The Court recognised that, provided everyone had acted in good faith and there was no manifest disadvantage to the Claimant, it would be usual for the Court to endorse the settlement actually agreed. However, each case turned on its facts and the Court did not consider it would be just to do that in this case.

The Court further considered that the normal rule of English law, namely that a contract made by a person who lacks capacity is valid (but voidable) except where the other party ought to have known about the lack of capacity does not apply to the compromise of civil claims.
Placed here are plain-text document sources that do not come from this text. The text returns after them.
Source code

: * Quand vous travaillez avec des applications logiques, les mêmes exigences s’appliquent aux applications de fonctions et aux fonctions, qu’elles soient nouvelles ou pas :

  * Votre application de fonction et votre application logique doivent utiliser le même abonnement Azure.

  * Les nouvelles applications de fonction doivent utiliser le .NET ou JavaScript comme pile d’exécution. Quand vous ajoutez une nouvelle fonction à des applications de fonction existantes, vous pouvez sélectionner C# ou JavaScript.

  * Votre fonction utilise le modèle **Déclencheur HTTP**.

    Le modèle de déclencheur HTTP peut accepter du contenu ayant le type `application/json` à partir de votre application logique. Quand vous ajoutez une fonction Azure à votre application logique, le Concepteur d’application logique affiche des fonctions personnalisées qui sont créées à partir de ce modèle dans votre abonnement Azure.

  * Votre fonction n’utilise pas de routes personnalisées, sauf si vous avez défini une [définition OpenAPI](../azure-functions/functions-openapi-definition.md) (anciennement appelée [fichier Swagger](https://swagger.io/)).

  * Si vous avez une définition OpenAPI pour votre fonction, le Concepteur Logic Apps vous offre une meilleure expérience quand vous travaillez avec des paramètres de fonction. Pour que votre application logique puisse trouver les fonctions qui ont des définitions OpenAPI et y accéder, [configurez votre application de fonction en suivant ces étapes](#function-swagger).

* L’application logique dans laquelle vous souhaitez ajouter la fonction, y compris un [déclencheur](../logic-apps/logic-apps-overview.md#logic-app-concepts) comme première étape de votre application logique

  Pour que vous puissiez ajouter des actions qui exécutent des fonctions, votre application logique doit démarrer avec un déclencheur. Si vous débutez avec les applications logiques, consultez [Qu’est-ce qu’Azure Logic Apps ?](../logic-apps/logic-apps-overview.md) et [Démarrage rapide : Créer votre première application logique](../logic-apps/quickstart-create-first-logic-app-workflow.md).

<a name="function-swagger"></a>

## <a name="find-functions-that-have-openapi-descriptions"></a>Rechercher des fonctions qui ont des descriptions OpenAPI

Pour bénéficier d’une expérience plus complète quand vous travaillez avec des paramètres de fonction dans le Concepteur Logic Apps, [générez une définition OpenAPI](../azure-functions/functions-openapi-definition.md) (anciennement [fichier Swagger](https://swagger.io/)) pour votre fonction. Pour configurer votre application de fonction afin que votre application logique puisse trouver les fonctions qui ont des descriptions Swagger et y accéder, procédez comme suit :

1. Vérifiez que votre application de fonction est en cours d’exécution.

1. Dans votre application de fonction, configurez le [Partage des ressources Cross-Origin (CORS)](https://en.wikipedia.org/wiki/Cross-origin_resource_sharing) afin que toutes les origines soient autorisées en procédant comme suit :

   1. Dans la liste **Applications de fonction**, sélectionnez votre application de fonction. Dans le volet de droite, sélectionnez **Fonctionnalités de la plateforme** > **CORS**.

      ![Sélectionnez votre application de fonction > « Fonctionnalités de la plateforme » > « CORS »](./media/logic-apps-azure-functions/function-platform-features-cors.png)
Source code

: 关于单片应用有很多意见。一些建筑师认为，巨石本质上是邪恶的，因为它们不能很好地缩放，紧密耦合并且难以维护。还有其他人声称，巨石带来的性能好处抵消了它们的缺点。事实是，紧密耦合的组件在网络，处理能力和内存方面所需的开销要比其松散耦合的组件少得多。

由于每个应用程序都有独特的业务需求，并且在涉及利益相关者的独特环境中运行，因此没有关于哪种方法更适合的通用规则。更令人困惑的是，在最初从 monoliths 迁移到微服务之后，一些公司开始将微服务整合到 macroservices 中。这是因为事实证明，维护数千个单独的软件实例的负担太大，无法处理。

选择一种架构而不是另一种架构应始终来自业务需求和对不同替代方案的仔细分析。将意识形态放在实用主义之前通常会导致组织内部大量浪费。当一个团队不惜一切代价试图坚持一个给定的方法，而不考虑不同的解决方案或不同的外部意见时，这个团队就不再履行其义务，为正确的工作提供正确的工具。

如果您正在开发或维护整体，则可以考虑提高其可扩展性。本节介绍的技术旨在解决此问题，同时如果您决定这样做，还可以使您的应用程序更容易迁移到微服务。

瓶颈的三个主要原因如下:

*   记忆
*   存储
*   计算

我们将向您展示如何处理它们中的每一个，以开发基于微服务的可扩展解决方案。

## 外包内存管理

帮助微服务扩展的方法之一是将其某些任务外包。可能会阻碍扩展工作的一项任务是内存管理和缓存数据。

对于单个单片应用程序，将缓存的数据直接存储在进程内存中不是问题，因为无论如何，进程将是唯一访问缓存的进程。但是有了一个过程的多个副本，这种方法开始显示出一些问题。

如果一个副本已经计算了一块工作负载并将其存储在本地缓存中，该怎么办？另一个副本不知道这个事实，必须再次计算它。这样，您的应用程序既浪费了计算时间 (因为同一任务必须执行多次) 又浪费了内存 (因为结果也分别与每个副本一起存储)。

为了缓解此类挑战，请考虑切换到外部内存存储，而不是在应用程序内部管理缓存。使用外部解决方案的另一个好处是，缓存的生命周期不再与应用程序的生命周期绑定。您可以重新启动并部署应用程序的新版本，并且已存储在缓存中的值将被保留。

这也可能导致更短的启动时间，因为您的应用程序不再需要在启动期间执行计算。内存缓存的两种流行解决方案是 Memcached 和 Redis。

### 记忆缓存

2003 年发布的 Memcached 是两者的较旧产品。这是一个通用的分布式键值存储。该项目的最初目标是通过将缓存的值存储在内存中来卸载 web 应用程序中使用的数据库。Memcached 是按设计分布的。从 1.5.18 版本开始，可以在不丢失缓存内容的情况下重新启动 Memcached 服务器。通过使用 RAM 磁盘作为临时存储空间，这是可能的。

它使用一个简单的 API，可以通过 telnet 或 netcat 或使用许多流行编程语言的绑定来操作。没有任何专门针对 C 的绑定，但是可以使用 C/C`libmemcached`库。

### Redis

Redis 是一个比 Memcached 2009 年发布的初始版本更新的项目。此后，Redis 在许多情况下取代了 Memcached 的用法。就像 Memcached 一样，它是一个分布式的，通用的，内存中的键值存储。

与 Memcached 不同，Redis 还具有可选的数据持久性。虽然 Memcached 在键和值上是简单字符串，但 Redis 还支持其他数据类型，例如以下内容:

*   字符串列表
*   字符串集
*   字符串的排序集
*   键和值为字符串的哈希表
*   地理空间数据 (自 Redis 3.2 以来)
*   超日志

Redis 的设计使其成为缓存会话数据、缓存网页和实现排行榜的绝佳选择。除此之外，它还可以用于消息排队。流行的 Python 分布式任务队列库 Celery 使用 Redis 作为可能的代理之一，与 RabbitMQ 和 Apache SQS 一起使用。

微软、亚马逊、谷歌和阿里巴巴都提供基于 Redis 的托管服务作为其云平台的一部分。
The rules require that the Claimant should have had a litigation friend from the outset, and that any settlement should have been approved by the Court. Accordingly the Consent Order was set aside and the case was remitted for trial.

Key points for defendants

  • When deciding whether a person has or lacks mental capacity to conduct legal proceedings, the capacity test has to be applied to the proceedings as they should have been brought, not as they were actually brought
  • The Courts will set aside settlements entered by a person under a disability who has not had the benefit of a litigant in person and where the settlement has not been approved by the Court, unless there is no manifest disadvantage to the person under a disability in the position being regularised
  • A Defendant, who acted in good faith throughout and had no reason to suppose a Claimant was under a disability, could find proceedings being reopened many years after they believe the matter had been resolved
  • Defendants should ensure that the Claimant instructs the correct expert and ensure that the expert is instructed on the proper test of capacity (and if possible raise pertinent Part 35 questions)
  • Defendants should ask the Court to invoke its inherent jurisdiction to approve settlement, even though it may be accepted that the Claimant is not a protected party at the particular juncture (in accordance with Coles v Perfect 2013)

The content of this article is intended to provide a general guide to the subject matter. Specialist advice should be sought about your specific circumstances.